[MLton] bug report, vector of char problem

Stephen Weeks MLton@mlton.org
Wed, 6 Apr 2005 11:40:36 -0700


> > Just out of curiosity anyone have an informal list of subtle bugs that 
> > didn't tickle a bug in the typed-IL? We were having a lunch discussion about 
> > if typed-IL really prevented compiler bugs... I'm wondering what the MLton 
> > experience has been.
...
> I think our experience has been very positive.  We throw in to the 
> 'type-checker' for our typed ILs a bit more than just types; for example, 
> the SSA IL checks the def dominates use property as well. 

I strongly echo Matthew's sentiments about our positive experience
with typed ILs.  They have caught innumerable bugs, many of which
would have taken a long time to debug because code generation would
have completed and the bug would affect memory in very unpredictable
ways.

However, the changelog is not a good indicator of how helpful typed
ILs are, as most of their use comes when developing a new pass, while
changes and debugging is fast and furious, before anything makes it
into the changelog.

The places where MLton doesn't have typed ILs, in Rssa, Machine, and
the codegen, have easily been the source of the most, and most
challenging, bugs.  Also, the lack of a type system to check the GC
and the interface to the GC has been source of bugs.

Basically, types in the ILs help to avoid at least as many bugs as one
is used to types helping in the source language when programming,
except that the bugs in the ILs are even more important to catch
early, since they can lead to seg faults.

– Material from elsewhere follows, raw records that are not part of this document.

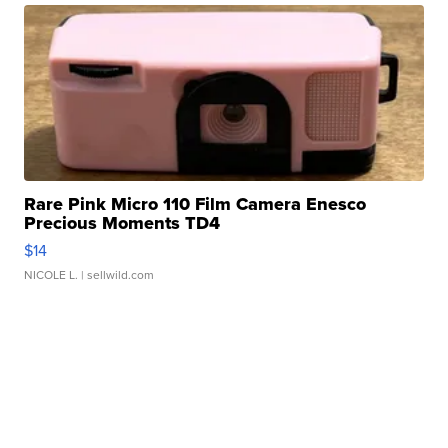
Rare Pink Micro 110 Film Camera Enesco
Precious Moments TD4
$14
NICOLE L.
| sellwild.com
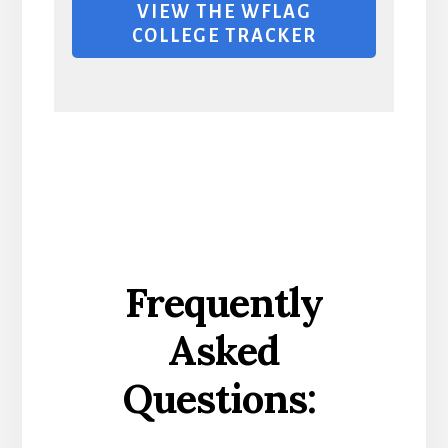
VIEW THE WFLAG
COLLEGE TRACKER
Frequently
Asked
Questions:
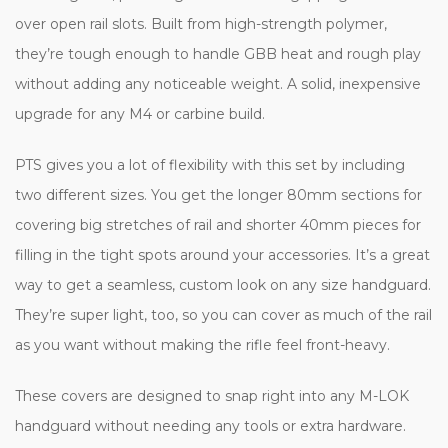
over open rail slots. Built from high-strength polymer,
they’re tough enough to handle GBB heat and rough play
without adding any noticeable weight. A solid, inexpensive
upgrade for any M4 or carbine build.
PTS gives you a lot of flexibility with this set by including
two different sizes. You get the longer 80mm sections for
covering big stretches of rail and shorter 40mm pieces for
filling in the tight spots around your accessories. It’s a great
way to get a seamless, custom look on any size handguard.
They’re super light, too, so you can cover as much of the rail
as you want without making the rifle feel front-heavy.
These covers are designed to snap right into any M-LOK
handguard without needing any tools or extra hardware.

Of course, types don't catch everything.  The current "vector of char"
bug is due to the pass that determines data representations
(SsaToRssa) getting confused about the flattened array of (char *
char).  It correctly uses 2 bytes per char, but incorrectly stores
both chars in the same 1-byte slot of each element.  It's not likely
that a type system would catch the overlapping use, although it might
catch the fact that the other 1-byte slot is uninitialized.